Editoriali

POLITICA AGRICOLA UE E USA A CONFRONTO

27 settembre 2003 | Alberto Grimelli

Cibo, energia ed informazioni, questi sono i tre cardini su cui si regge il mondo contemporaneo. Ne consegue che i comparti che li producono e li commercializzano sono strategici per ogni nazione.
Tuttavia, mentre per energia ed informazioni le fonti sono molteplici, ad esempio petrolio, nucleare, solare per il comparto energetico e istituzioni, scuole e mass media per il settore informazioni, l’unica e sola fonte di cibo è l’agricoltura.
Lo Stato o l’impresa privata che assumesse il pieno controllo di uno di questi settori godrebbe di un posizione di potere e di influenza assolutamente dominante. Le esperienze negative, purtroppo numerose, di vertici internazionali, ultimo Cancùn, stanno a dimostrare quali divergenze d’opinione e di interesse esitano tra Paesi poveri e ricchi. In quest’ultima occasione, infatti, uno dei temi principali su cui si sono accese le dispute più roventi è: finanziamenti e contributi a sostegno delle agricolture dei Paesi ricchi, Ue e Usa in testa, che deprimerebbero i prezzi delle derrate alimentari a scapito della redditività dei contadini nei Paesi poveri.
In effetti a tutt’oggi il 50% circa del bilancio della Ue è destinato al settore agricolo e la Farm Bill (farm security and rural investment act) in vigore negli Usa prevede una spesa di 45 miliardi di dollari/anno a sostegno del mondo rurale. Questi stanziamenti indicano meglio di tante parole l’importanza strategica che Ue ed Usa attribuiscono all’agricoltura.
La politica di settore nei due continenti tuttavia è profondamente diversa.
Negli Usa, dopo una crisi che ha attanagliato anche la corn belt, la fascia del mais, una specie di eldorado per tutti i cerealicoltori, il governo federale ha deciso di convogliare la maggior parte dei sussidi a sostegno diretto del reddito.
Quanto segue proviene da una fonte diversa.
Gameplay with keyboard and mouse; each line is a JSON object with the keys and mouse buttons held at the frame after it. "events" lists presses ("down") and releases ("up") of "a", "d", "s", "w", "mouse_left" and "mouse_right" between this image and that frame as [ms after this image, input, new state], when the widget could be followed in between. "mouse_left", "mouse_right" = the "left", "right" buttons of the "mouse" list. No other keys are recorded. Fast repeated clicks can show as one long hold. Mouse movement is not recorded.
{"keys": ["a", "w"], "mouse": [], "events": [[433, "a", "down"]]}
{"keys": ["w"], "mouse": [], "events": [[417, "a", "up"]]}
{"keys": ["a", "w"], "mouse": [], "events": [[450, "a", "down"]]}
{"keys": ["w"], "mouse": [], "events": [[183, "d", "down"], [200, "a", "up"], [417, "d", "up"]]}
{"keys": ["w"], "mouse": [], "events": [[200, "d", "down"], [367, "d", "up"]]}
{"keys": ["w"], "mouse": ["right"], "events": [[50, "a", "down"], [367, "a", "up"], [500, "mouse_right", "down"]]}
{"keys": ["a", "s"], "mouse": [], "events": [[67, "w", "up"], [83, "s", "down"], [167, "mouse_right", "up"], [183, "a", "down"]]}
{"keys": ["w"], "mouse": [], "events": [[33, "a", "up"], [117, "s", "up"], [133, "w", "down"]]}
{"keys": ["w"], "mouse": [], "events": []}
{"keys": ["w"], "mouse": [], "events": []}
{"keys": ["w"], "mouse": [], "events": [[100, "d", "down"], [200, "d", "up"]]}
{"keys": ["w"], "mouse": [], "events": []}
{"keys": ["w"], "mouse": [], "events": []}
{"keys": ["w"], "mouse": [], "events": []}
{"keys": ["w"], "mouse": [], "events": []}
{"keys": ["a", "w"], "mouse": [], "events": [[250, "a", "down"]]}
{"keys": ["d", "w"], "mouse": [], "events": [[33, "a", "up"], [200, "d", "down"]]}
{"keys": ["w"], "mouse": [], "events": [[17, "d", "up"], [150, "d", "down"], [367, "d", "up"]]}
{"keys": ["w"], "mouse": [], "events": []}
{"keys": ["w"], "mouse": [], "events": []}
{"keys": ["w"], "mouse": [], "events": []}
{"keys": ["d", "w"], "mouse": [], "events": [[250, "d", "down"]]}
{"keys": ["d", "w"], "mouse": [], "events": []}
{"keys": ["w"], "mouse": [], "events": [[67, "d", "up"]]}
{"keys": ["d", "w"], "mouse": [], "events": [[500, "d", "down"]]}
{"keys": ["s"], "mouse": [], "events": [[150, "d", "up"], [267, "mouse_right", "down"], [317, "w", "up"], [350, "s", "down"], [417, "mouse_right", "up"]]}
Ormai si stima che per le principali colture erbacee, le cosiddette commodities (grano, mais e soia), il 50% dell’introito per l’agricoltore americano provenga dai contributi statali.
Nella Ue, invece, anche a causa di forti pressioni dell’opinione pubblica, gli “aiuti alla produzione” vengono drasticamente ridotti, con la volontà, nel medio periodo, di eliminarli. La maggior parte delle sovvenzioni viene dirottata in sostegni agli investimenti e al potenziamento delle capacità produttive, oltre che in misure volte a valorizzare le produzioni di qualità e quelle a basso impatto ambientale. Una politica che incita l’agricoltore a spendere per migliorarsi e per ottenere prodotti alimentari ad alto valore aggiunto che dovrebbero generare un reddito più che sufficiente al mantenimento dell’imprenditore agricolo e della sua famiglia.
Questa politica implica tuttavia l’abbandono, da parte del vecchio continente, alla coltivazione delle commodities e al loro mercato, in quanto i prezzi europei, mediamente più alti del 20%, non possono competere con quelli degli americani.
Ci troviamo di fronte a scelte contrapposte: gli Usa che legano il settore agricolo allo Stato e ai suoi contributi, mentre la Ue vuole svincolare i propri agricoltori da aiuti pubblici e lasciarli in balia del libero mercato. Chi avrà ragione?